Review: Destroyer – Poison Season

| On 15, Sep 2015

With Poison Season, Destroyer have channeled the melancholy of mid 50’s Sinatra and the swagger of early 70’s Bowie into an album that somehow sounds both original and cohesive.

Eleven albums in most bands are running on empty, forced to use their past glory for kindling to keep the creative fire going. With their eleventh album, Destroyer have released one of the grandest artistic statements of their career.

The bookending title track Times Square, Poison Season I is squarely in the Sinatra mode, introducing a sumptuous string section that weaves through the entire album, underscoring its woozy romanticism. “Jesus is beside himself/Jacob’s in a state of decimation,” frontman  Dan Bejar sings earnestly on the opener, and not for the last time. The song is revisited not just in the complimentary closer (Times Square, Poison Season II) but in the middle of the album as a straight ahead 70’s rocker.

The different versions allow Bejar to place different emphasis on his characteristically evocative but enigmatic lyrics. The words remain the same, but he lends them different stresses, allowing different meanings to emerge. When he sings “You could fall in love with Time Square,” it could be an invitation or a warning.

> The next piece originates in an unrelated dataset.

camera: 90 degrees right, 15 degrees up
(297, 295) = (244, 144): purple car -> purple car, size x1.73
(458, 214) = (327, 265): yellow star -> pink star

It’s an interesting choice given that this must surely be the shortest lyric sheet in Destroyer history. Bejar is no longer stuffing his songs with novella-length lyrics that act as a challenging counterpoint to the music. Instead he’s letting his words breathe, using his voice as delicately and deliberately as every other instrument on the album. Which isn’t to say it gets lost, because Bejar has never sounded better. Long evolved past his Dylan-esque rasp, in songs like Girl In a Sling he’s singing with the precise diction of a big band singer without sacrificing any of his unique phrasing.

Perhaps the closest relation to this era of Destroyer is Bruce Springsteen and the E Street Band. It’s hard to think of another group that can so adeptly switch from torch song to saxophone lead street rock to boogie rhythms all while sounding like the same band. Midnight Meet the Rain opens with brass stabs that would make Isaac Hayes proud, before moving into a driving power chord progression that sounds like The Band at their most exhilarating. Archer on the Beach meanwhile grooves along on a sultry bass line accentuated by dramatic horns that wouldn’t be out of place in a classic film noir. 

Listeners who discovered Destroyer via 2011’s surprise hit Kaputt might be surprised to find how fully they’ve divested themselves of that record’s synth driven sheen. But they can rest a little easier knowing that surprise is the natural state of a Destroyer fan. Every album is a dramatic shift from the last, yet they all sound decidedly like Destroyer. Poison Season cashes in on its predecessor’s success, luring new listeners into a darkly romantic and wholly unique record. Or as Bejar puts it in Forces From Above, “I got paid then I wrote a song/I got paid and then I rode a song/Into the heavens”.